BRANO SCELTO:
Dal canto suo, l’Environment Agency – al fine di sapere in quale momento i rifiuti sono da considerarsi riciclati – sosteneva che:
- da un lato, una sostanza non cessa di essere un rifiuto per il solo fatto che è posseduta da una persona diversa dal produttore originario e che tale persona non ha lei stessa l'intenzione o l'obbligo di disfarsene;
- dall'altro, sebbene i rifiuti non cessino necessariamente di essere tali solo perché si può affermare che sono stati sottoposti a un'operazione di recupero, la descrizione di talune di queste operazioni potrebbe tuttavia consentire di determinare in quale momento un materiale cessa di essere un rifiuto (così, a titolo di esempio, riteneva che non vi fosse motivo di mantenere i controlli di gestione dei rifiuti su materiali che sono già stati utilizzati per la produzione di energia […)
In conlusione, l’agenzia per l’ambiente non riteneva che le attività di un'azienda quale la Mayer Parry porti al riciclaggio perchè, in qualità di produttore, essa effettuerebbe solamente operazioni di pretrattamento o altre operazioni che modificano la natura o la composizione dei rifiuti contenenti metallo trattati. (vedi testo sentenza Mayer-Parry).
La Corte di Giustizia, dopo aver sottolineato il rapporto fra le due direttive “chiamate in causa” (la direttiva 94/62 dev'essere considerata una legge speciale – lex specialis – rispetto alla direttiva 75/442 cosicché le sue disposizioni prevalgono su quelle di quest'ultima direttiva nei casi che essa intende specificamente disciplinare), ha stabilito quanto segue, partendo dalla seconda questione.
In base alla definizione di riciclaggio, sottolinea la Corte, il rifiuto di imballaggio dev'essere sottoposto a «un ritrattamento in un processo di produzione», il quale implica che il rifiuto di imballaggio dev'essere manipolato per produrre un nuovo materiale o per fabbricare un prodotto nuovo.
In questo senso, il riciclaggio si distingue nettamente da altre operazioni di recupero o di trattamento dei rifiuti previsti dalla normativa comunitaria, quali il recupero di materie prime e di composti di materie prime, il pretrattamento, il miscuglio o altre operazioni che mutano solo la natura o la composizione di detti rifiuti
Inoltre, un rifiuto può essere considerato riciclato solo se è stato sottoposto a un ritrattamento tale da ottenere un materiale nuovo o un prodotto nuovo «ai fini della sua funzione originaria»: in sostanza, il rifiuto dev'essere trasformato nel suo stato originario per poter, eventualmente, essere utilizzato per una funzione identica a quella che aveva inizialmente il materiale all'origine del rifiuto.
Detto in altri termini: un rifiuto di imballaggio contenente metallo dev'essere considerato riciclato quando è stato sottoposto a un ritrattamento nell'ambito di un processo finalizzato alla produzione di un nuovo materiale o a fabbricare un prodotto nuovo dalle caratteristiche paragonabili a quelle del materiale di cui era costituito il rifiuto, per poter essere riutilizzato per la produzione di imballaggi contenenti metallo.

RECORD FORNITI:

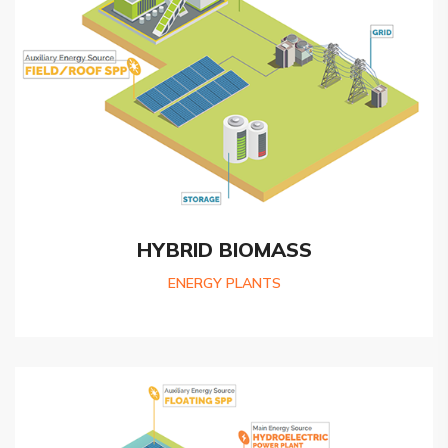
HYBRID BIOMASS
ENERGY PLANTS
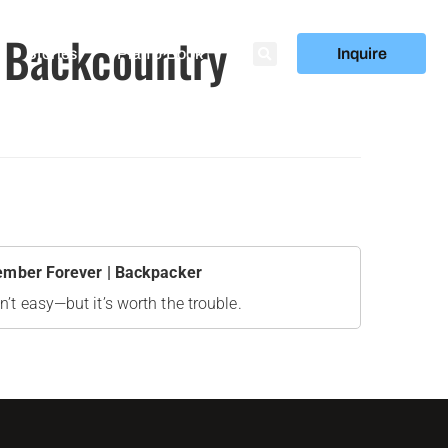
p Backcountry
Stories
Plan & Book
Inquire
member Forever | Backpacker
n’t easy—but it’s worth the trouble.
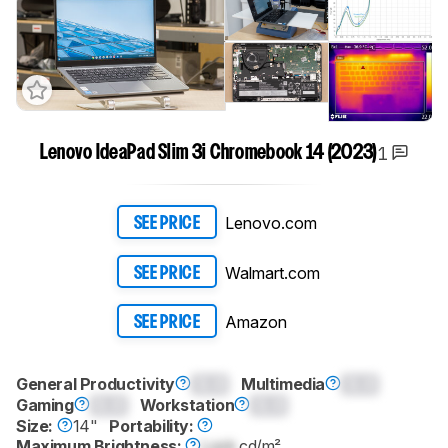
1
Lenovo IdeaPad Slim 3i Chromebook 14 (2023)
Lenovo.com
SEE PRICE
Walmart.com
SEE PRICE
Amazon
SEE PRICE
General Productivity
0.0
Multimedia
0.0
Gaming
0.0
Workstation
0.0
Size:
14"
Portability:
Maximum Brightness:
Lock
cd/m²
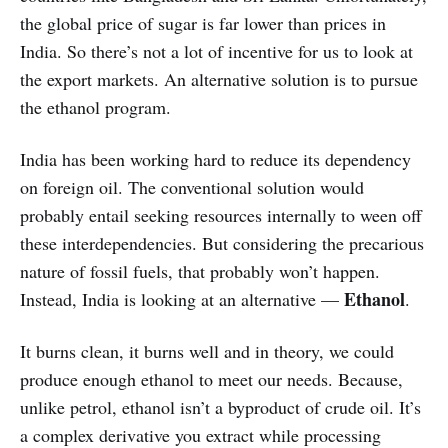
the global price of sugar is far lower than prices in
India. So there’s not a lot of incentive for us to look at
the export markets. An alternative solution is to pursue
the ethanol program.
India has been working hard to reduce its dependency
on foreign oil. The conventional solution would
probably entail seeking resources internally to ween off
these interdependencies. But considering the precarious
nature of fossil fuels, that probably won’t happen.
Ethanol
Instead, India is looking at an alternative —
.
It burns clean, it burns well and in theory, we could
produce enough ethanol to meet our needs. Because,
unlike petrol, ethanol isn’t a byproduct of crude oil. It’s
a complex derivative you extract while processing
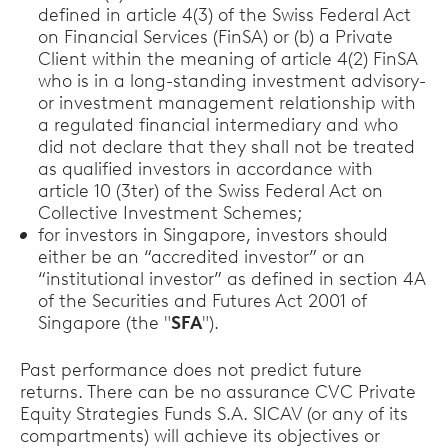
defined in article 4(3) of the Swiss Federal Act
on Financial Services (FinSA) or (b) a Private
Client within the meaning of article 4(2) FinSA
who is in a long-standing investment advisory-
or investment management relationship with
a regulated financial intermediary and who
did not declare that they shall not be treated
as qualified investors in accordance with
article 10 (3ter) of the Swiss Federal Act on
Collective Investment Schemes;
for investors in Singapore, investors should
either be an “accredited investor” or an
“institutional investor” as defined in section 4A
of the Securities and Futures Act 2001 of
Singapore (the "
SFA
").
Past performance does not predict future
returns. There can be no assurance CVC Private
Equity Strategies Funds S.A. SICAV (or any of its
compartments) will achieve its objectives or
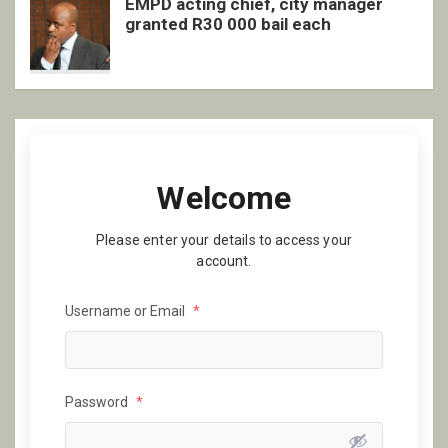
EMPD acting chief, city manager
granted R30 000 bail each
Welcome
Please enter your details to access your
account.
Username or Email
*
Password
*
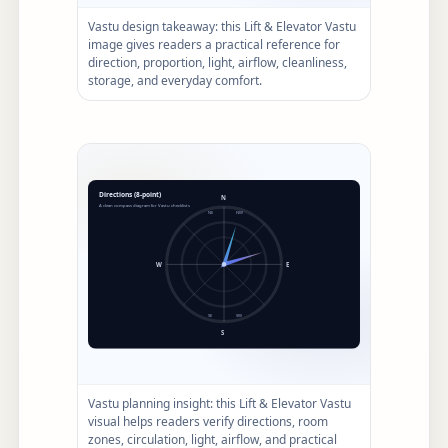
Vastu design takeaway: this Lift & Elevator Vastu
image gives readers a practical reference for
direction, proportion, light, airflow, cleanliness,
storage, and everyday comfort.
Vastu planning insight: this Lift & Elevator Vastu
visual helps readers verify directions, room
zones, circulation, light, airflow, and practical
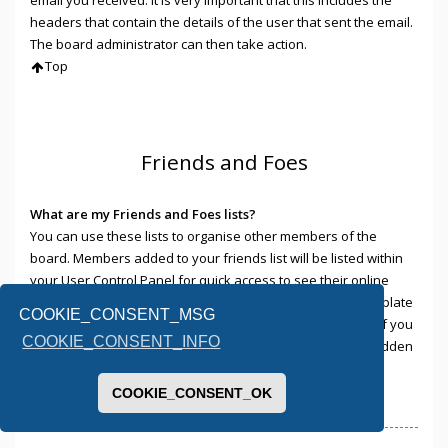
headers that contain the details of the user that sent the email.
The board administrator can then take action.
Top
Friends and Foes
What are my Friends and Foes lists?
You can use these lists to organise other members of the
board. Members added to your friends list will be listed within
your User Control Panel for quick access to see their online
status and to send them private messages. Subject to template
COOKIE_CONSENT_MSG
support, posts from these users may also be highlighted. If you
COOKIE_CONSENT_INFO
add a user to your foes list, any posts they make will be hidden
by default.
Top
COOKIE_CONSENT_OK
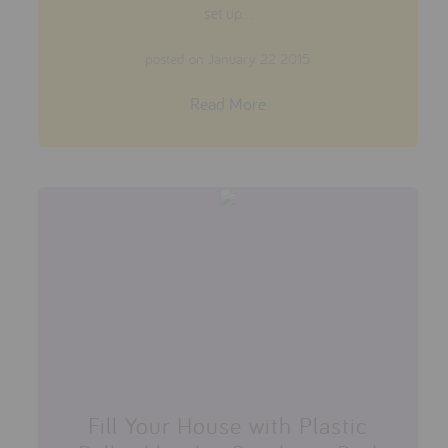
set up...
posted on January 22 2015
Read More
Fill Your House with Plastic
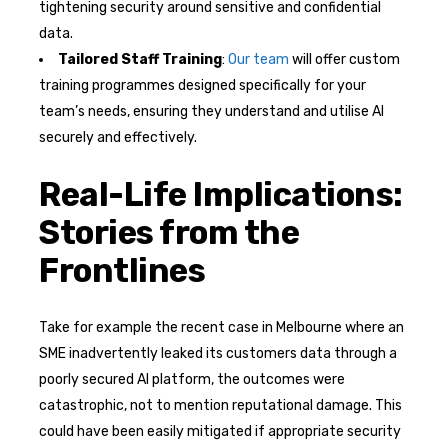
tightening security around sensitive and confidential
data.
Tailored Staff Training
:
Our team
will offer custom
training programmes designed specifically for your
team’s needs, ensuring they understand and utilise AI
securely and effectively.
Real-Life Implications:
Stories from the
Frontlines
Take for example the recent case in Melbourne where an
SME inadvertently leaked its customers data through a
poorly secured AI platform, the outcomes were
catastrophic, not to mention reputational damage. This
could have been easily mitigated if appropriate security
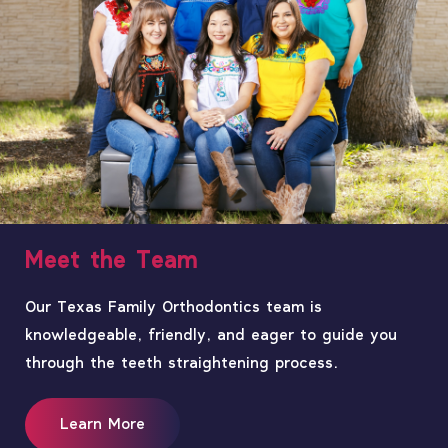
Meet the Team
Our Texas Family Orthodontics team is
knowledgeable, friendly, and eager to guide you
through the teeth straightening process.
Learn More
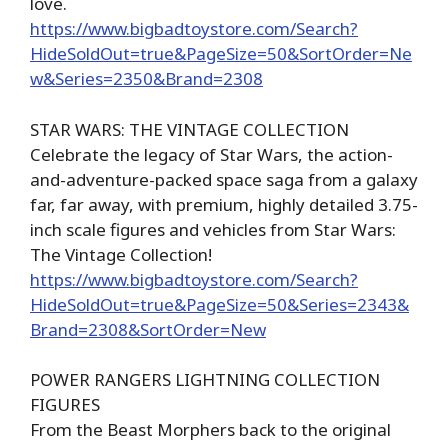
love.
https://www.bigbadtoystore.com/Search?
HideSoldOut=true&PageSize=50&SortOrder=Ne
w&Series=2350&Brand=2308
STAR WARS: THE VINTAGE COLLECTION
Celebrate the legacy of Star Wars, the action-
and-adventure-packed space saga from a galaxy
far, far away, with premium, highly detailed 3.75-
inch scale figures and vehicles from Star Wars:
The Vintage Collection!
https://www.bigbadtoystore.com/Search?
HideSoldOut=true&PageSize=50&Series=2343&
Brand=2308&SortOrder=New
POWER RANGERS LIGHTNING COLLECTION
FIGURES
From the Beast Morphers back to the original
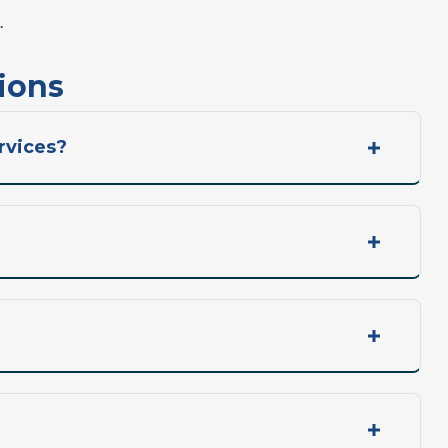
.
ions
rvices?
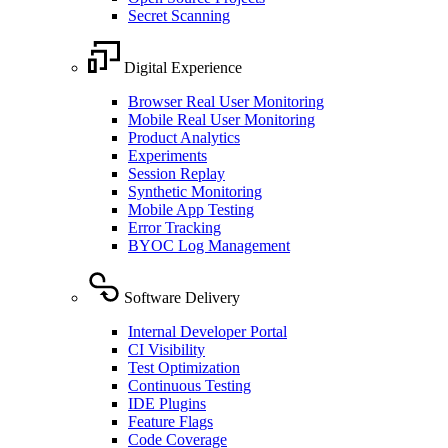
Secret Scanning
Digital Experience
Browser Real User Monitoring
Mobile Real User Monitoring
Product Analytics
Experiments
Session Replay
Synthetic Monitoring
Mobile App Testing
Error Tracking
BYOC Log Management
Software Delivery
Internal Developer Portal
CI Visibility
Test Optimization
Continuous Testing
IDE Plugins
Feature Flags
Code Coverage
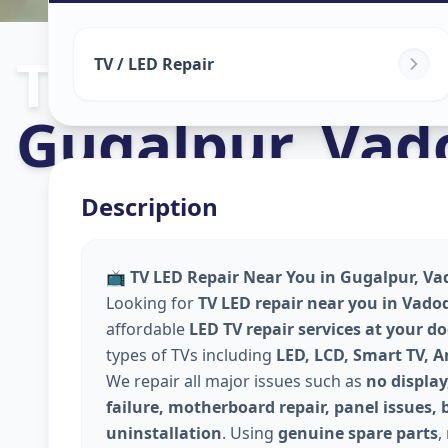
Tv Repair
in
TV / LED Repair
Gugalpur
,
Vad
Description
📺
TV LED Repair Near You in Gugalpur, Va
Looking for
TV LED repair near you in Vado
affordable
LED TV repair services at your d
types of TVs including
LED, LCD, Smart TV, 
We repair all major issues such as
no display
failure, motherboard repair, panel issues, 
uninstallation
. Using
genuine spare parts
,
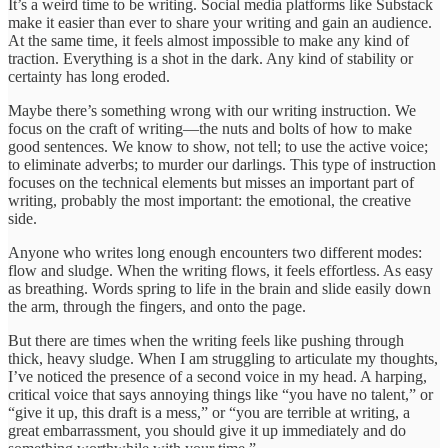
It’s a weird time to be writing. Social media platforms like Substack
make it easier than ever to share your writing and gain an audience.
At the same time, it feels almost impossible to make any kind of
traction. Everything is a shot in the dark. Any kind of stability or
certainty has long eroded.
Maybe there’s something wrong with our writing instruction. We
focus on the craft of writing—the nuts and bolts of how to make
good sentences. We know to show, not tell; to use the active voice;
to eliminate adverbs; to murder our darlings. This type of instruction
focuses on the technical elements but misses an important part of
writing, probably the most important: the emotional, the creative
side.
Anyone who writes long enough encounters two different modes:
flow and sludge. When the writing flows, it feels effortless. As easy
as breathing. Words spring to life in the brain and slide easily down
the arm, through the fingers, and onto the page.
But there are times when the writing feels like pushing through
thick, heavy sludge. When I am struggling to articulate my thoughts,
I’ve noticed the presence of a second voice in my head. A harping,
critical voice that says annoying things like “you have no talent,” or
“give it up, this draft is a mess,” or “you are terrible at writing, a
great embarrassment, you should give it up immediately and do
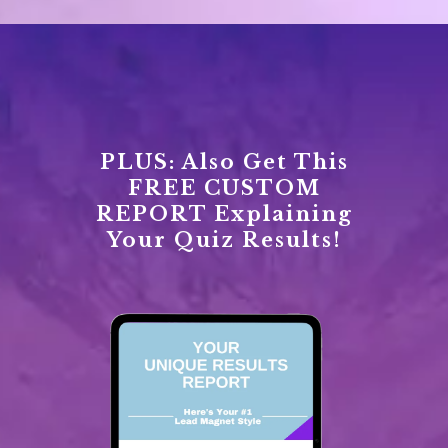
PLUS: Also Get This
FREE CUSTOM
REPORT Explaining
Your Quiz Results!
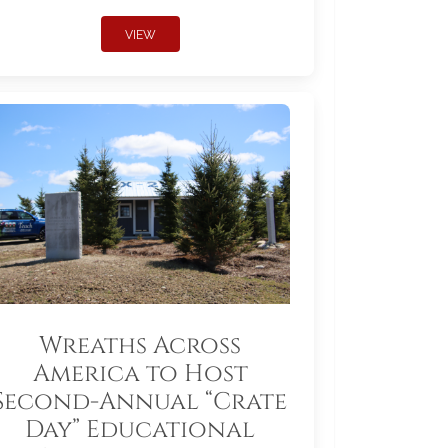
VIEW
Wreaths Across
America to Host
Second-Annual “Crate
Day” Educational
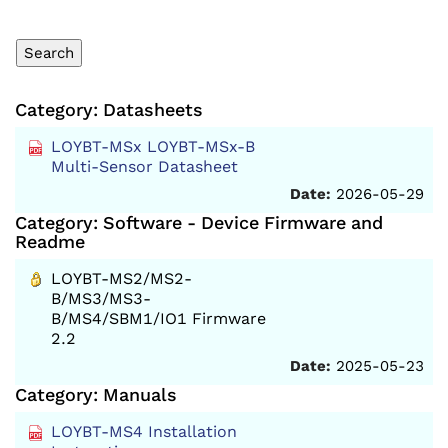
Category: Datasheets
LOYBT-MSx LOYBT-MSx-B
Multi-Sensor Datasheet
Date:
2026-05-29
Category: Software - Device Firmware and
Readme
LOYBT-MS2/MS2-
B/MS3/MS3-
B/MS4/SBM1/IO1 Firmware
2.2
Date:
2025-05-23
Category: Manuals
LOYBT-MS4 Installation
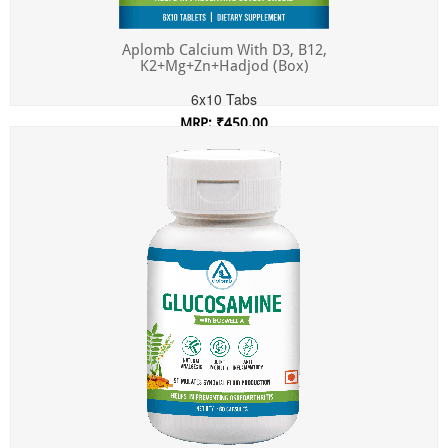
Aplomb Calcium With D3, B12,
K2+Mg+Zn+Hadjod (Box)
6x10 Tabs
MRP: ₹450.00
Incl. of all taxes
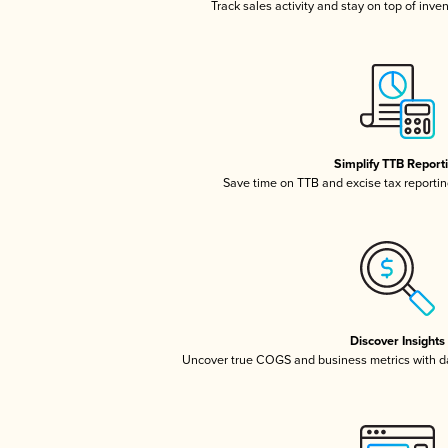
Track sales activity and stay on top of inve
Simplify TTB Report
Save time on TTB and excise tax reporting
Discover Insights
Uncover true COGS and business metrics with 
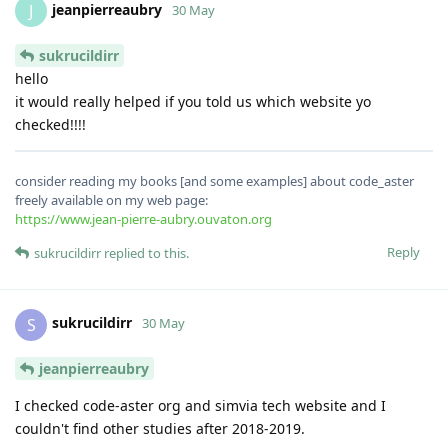
jeanpierreaubry
J
30 May
sukrucildirr
hello
it would really helped if you told us which website yo
checked!!!!
consider reading my books [and some examples] about code_aster
freely available on my web page:
https://www.jean-pierre-aubry.ouvaton.org
Reply
sukrucildirr
replied to this.
sukrucildirr
S
30 May
jeanpierreaubry
I checked code-aster org and simvia tech website and I
couldn't find other studies after 2018-2019.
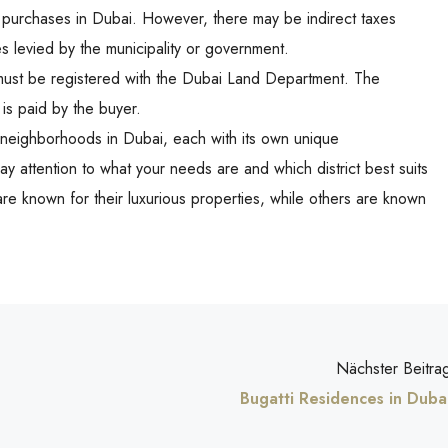
y purchases in Dubai. However, there may be indirect taxes
es levied by the municipality or government.
 must be registered with the Dubai Land Department. The
 is paid by the buyer.
nt neighborhoods in Dubai, each with its own unique
y attention to what your needs are and which district best suits
e known for their luxurious properties, while others are known
Nächster Beitra
Bugatti Residences in Duba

CONSEGNA A: Elenca le operazioni di recupero o di trattamento dei rifiuti da cui, secondo il brano scelto, il riciclaggio si distingue nettamente.
CONSEGNA B: Nei record, riscrivi la parte che si apre con la riga contenente "It’s a weird" e si chiude con quella contenente "certainty has long eroded.", cambiando "writing" in "painting" e lasciando invariato tutto il resto.
Il brano e i record non hanno alcun legame tra loro.

SOLUZIONE A:
- il recupero di materie prime e di composti di materie prime
- il pretrattamento
- il miscuglio
- altre operazioni che mutano solo la natura o la composizione di detti rifiuti

SOLUZIONE B:
It’s a weird time to be painting. Social media platforms like Substack
make it easier than ever to share your painting and gain an audience.
At the same time, it feels almost impossible to make any kind of
traction. Everything is a shot in the dark. Any kind of stability or
certainty has long eroded.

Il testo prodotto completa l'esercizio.